Robert Mugabe: The Last of the Dinosaurs
NEIGHBORHOOD WATCH: Mugabe hears from friends and critics at the A.U. summit
If Africa is to be truly free, if decades after throwing off colonial rule it is now to escape poverty, corruption and autocracy, it needs a second, quiet revolution. The repression and electoral theft in Zimbabwe, the riots and civilian coup in Kenya in January, both suggest that the worst standards of governance persist. On the other hand, the last few years have seen the rise of a new generation of leaders, subdued heroes who have replaced the titans of the past and emphasize self-reliance and good governance: men and women such as Rwanda's Paul Kagame, Liberia's Ellen Johnson-Sirleaf, Tanzania's Jakaya Kikwete and Botswana's Ian Khama. In that sense, the Zimbabwe crisis does indeed present a "moment of truth" for Africa's leaders, as Tanzanian U.N. Deputy Secretary-General Asha-Rose Migiro told delegates at an African Union (A.U.) heads of state summit in Sharm El Sheikh, Egypt, on June 30. Africa must either continue with Robert Mugabe and his ilk, or finally say goodbye to the Big Men. How it decides will help determine whether the continent's future remains war, graft and destitution, or a chance at calm and prosperity.

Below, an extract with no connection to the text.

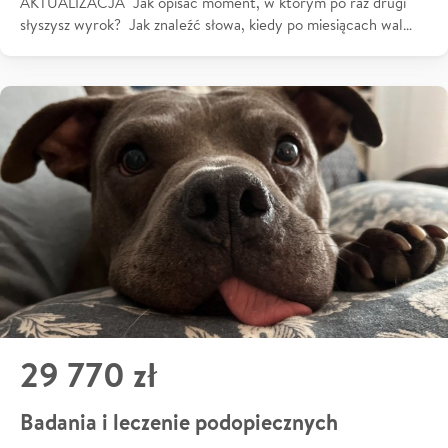
AKTUALIZACJA Jak opisać moment, w którym po raz drugi
słyszysz wyrok? Jak znaleźć słowa, kiedy po miesiącach wal…
29 770 zł
Badania i leczenie podopiecznych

Mugabe looms large in Africa not just because he is its most notorious current tyrant. The 84-year-old is also the last of Africa's great liberation leaders a line that began with Ghana's Kwame Nkrumah, the first sub-Saharan African to win independence for his nation in 1957, and spread across the continent to finally embrace southern Africa in the 1980s and early '90s. For many liberation leaders, the struggle continued to define them long after it was won, and this tendency to see the future in the terms of the past has led even the most revered down some blind alleys. In South Africa, for example, President Nelson Mandela once allowed memories of imperialism to color his views on his country's rampant violent crime, the "encouragement and commission" of which he blamed on white supremacists. In Zimbabwe, Mugabe's impatience with the slow pace of land redistribution led him to endorse the violent seizure of white farms, which quickly caused the collapse of the agriculture-based economy.
History hangs heavy on Africa in other ways, too. Aid was, in a sense, the compensation offered by a new generation of white Europeans for the sins of their imperial forefathers. But for all the poverty it alleviated and lives it saved, aid was also a distortion free food diminished the need to farm, free money diminished the need for efficiency, and both diminished the need for self-reliance or entrepreneurs. Meanwhile, a revolutionary spirit simultaneously led directly to corruption and autocracy. Many rebel movements took as the righteous reward of struggle their country, its new foreign funding and an everlasting hold on both. And then there is the African brotherhood of longevity. Gabonese President Omar Bongo, who has ruled for a world-beating 41 years, told reporters at the A.U. summit: "He [Mugabe] was elected, he took an oath, and he is here with us, so he is President and we cannot ask him more."
Many think Africa can. The emerging generation of leaders wants Mugabe and his fellow dinosaurs to go. Last year Sudanese telecoms billionaire Mo Ibrahim inaugurated a $5 million prize to reward those who govern well, and peacefully give up office. An increasing number of Africans believe they can ask for better behavior from their leaders. Observer missions from the A.U., the Southern African Development Community and the Pan-African Parliament declared Zimbabwe's poll not credible. Some went further. Sierra Leone President Ernest Bai Koroma said Africa must "in no uncertain terms, condemn what has happened"; and former Archbishop Desmond Tutu of South Africa was among those who backed the deployment of A.U. troops to stem the violence. Even South Africa's ruling party, long comrades-in-arms with Mugabe's ZANU-PF, said the regime's behavior betrayed the ideals that brought it to power. Mugabe was "riding roughshod over the hard-won democratic rights of the people of that country," said the African National Congress.
This new African impatience may be having an effect. In his inauguration speech, Mugabe unexpectedly raised the possibility of sharing power with the opposition. "It is my hope that sooner rather than later, we shall as diverse political parties hold consultations toward such serious dialogue as will minimise our differences and enhance the area of unity and cooperation," he said. Mugabe's sudden appetite for peaceful talks may be mere rhetoric; certainly, no one expects "Uncle Bob" to step down anytime soon. But it could be that even he, the most ferocious of the dinosaurs, realizes that their age is coming to an end.